Budding politicians have not only realized that big money is to be made in parliament, but that politics played at the county assembly level is equally as lucrative.

An aspiring MCA told me as much in the lead-up to the 2022 elections. Young, suave, urbane, and a corporate buff with a college degree, I asked him why he wanted to trade his well-heeled job to enter into the murky and risky business that is Kenyan politics.

“What about service to the people?” I asked him. “Service to the people?” he mused aloud. “You think politicians spend huge amounts of money to enter parliament or assemblies because they’re altruistic?” (remember, Kenya’s elections are the most expensive in the world, for both aspirants and the electoral body.) He continued:

You think I’ve stashed KSh40 million (272,000 USD) because I want to serve the people? I’m betting on a business that can go either way. It is a high stakes game. If it goes my way I win, if it doesn’t I lick my wounds and hope I’ll not be crushed by the defeat.
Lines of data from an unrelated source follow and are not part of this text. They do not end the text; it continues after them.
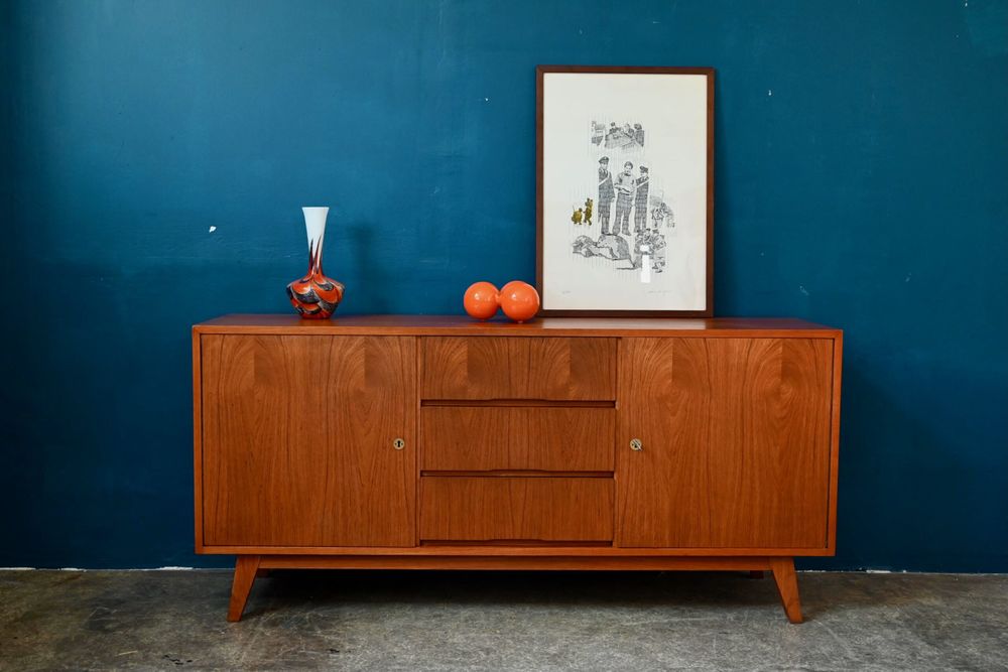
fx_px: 1120
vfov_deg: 33.4
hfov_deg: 48.5
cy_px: 336
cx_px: 504
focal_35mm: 40
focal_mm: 40
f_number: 4
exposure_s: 1/40
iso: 1000
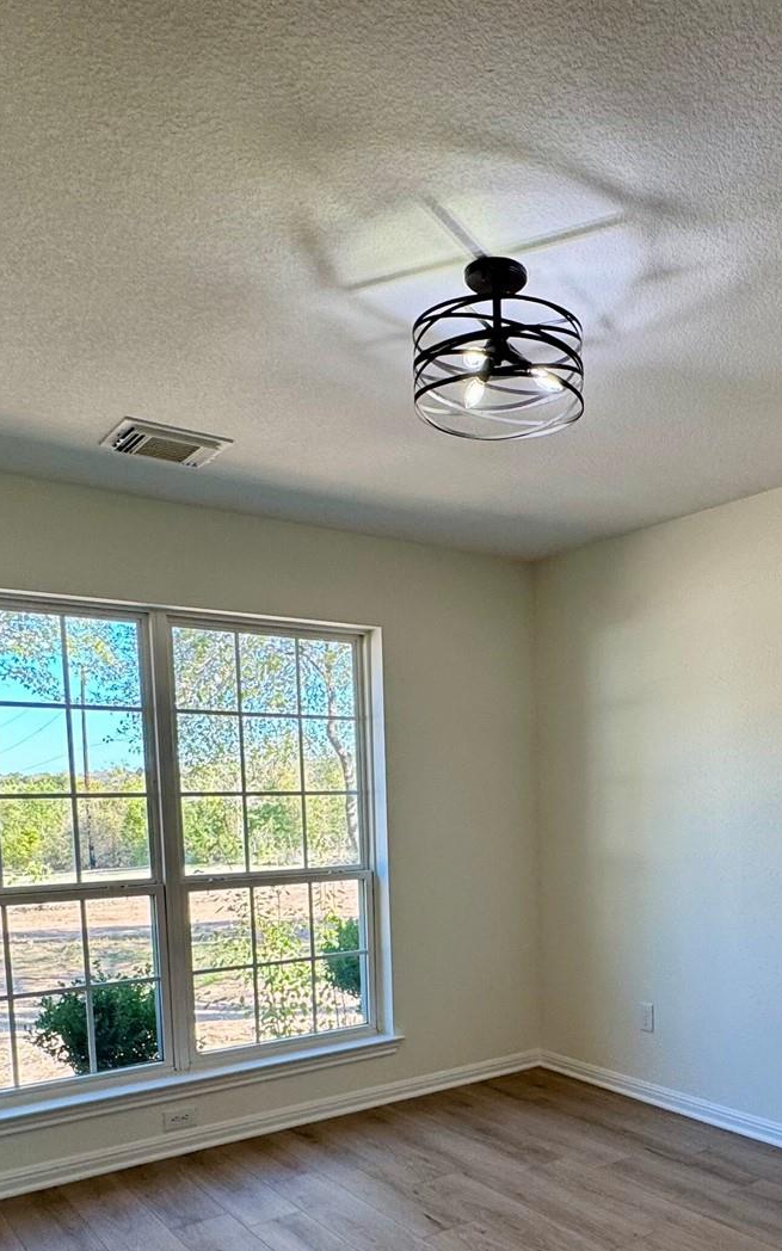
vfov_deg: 61.9
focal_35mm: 29
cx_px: 548
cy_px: 895
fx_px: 989
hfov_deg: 42.3
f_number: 2.2
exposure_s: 1/120
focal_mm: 2.22
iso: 80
It is not only in Kenya that MPs exhibit greed or a knack for self-aggrandizement: In neighboring Uganda, a country smaller in size and population, but that has 557 constituencies (208 more than Kenya), MPs are now among the highest paid in Africa. They earn more money in a month than the MPs from countries that fund Uganda’s national treasury (in 2019, the Ugandan Supreme Court ruled that MPs unilateral pay hikes were unconstitutional, to much uproar).

In the days when Daniel Arap Moi ruled Kenya with an iron fist, even as he transitioned, grudgingly, into the heady days of multiparty politics in the 1990s, he kept MPs on a tight leash: first by ensuring they were poorly remunerated, second by ensuring they danced to his tune. And then, at some point, he would invite an MP he wanted to deflate to State House. Moi would begin by praising him to the high heavens and “confiding” in him, making him believe he was sharing sacred secrets and then slowly puncturing the very same balloon he helped blow up in the air. How would he do it? After he had finished with the said MP, he would bid him goodbye, but not before asking him to pass through room X on his way out. In this room was a stash of freshly minted Kenya currency notes, and Moi and his cohorts would watch the MP’s reaction through a hidden camera. “My God,” wailed one former opposition MP as he grabbed the money, stashing vast sums in his blazer pockets, groin, and socks; “now why didn’t I bring along a carrier bag?”

Suffice it to say, nothing unites the Kenyan MPs more than when they are agitating for a pay hike when they are bribing each other, and when they are taking the voter for a long, long hike.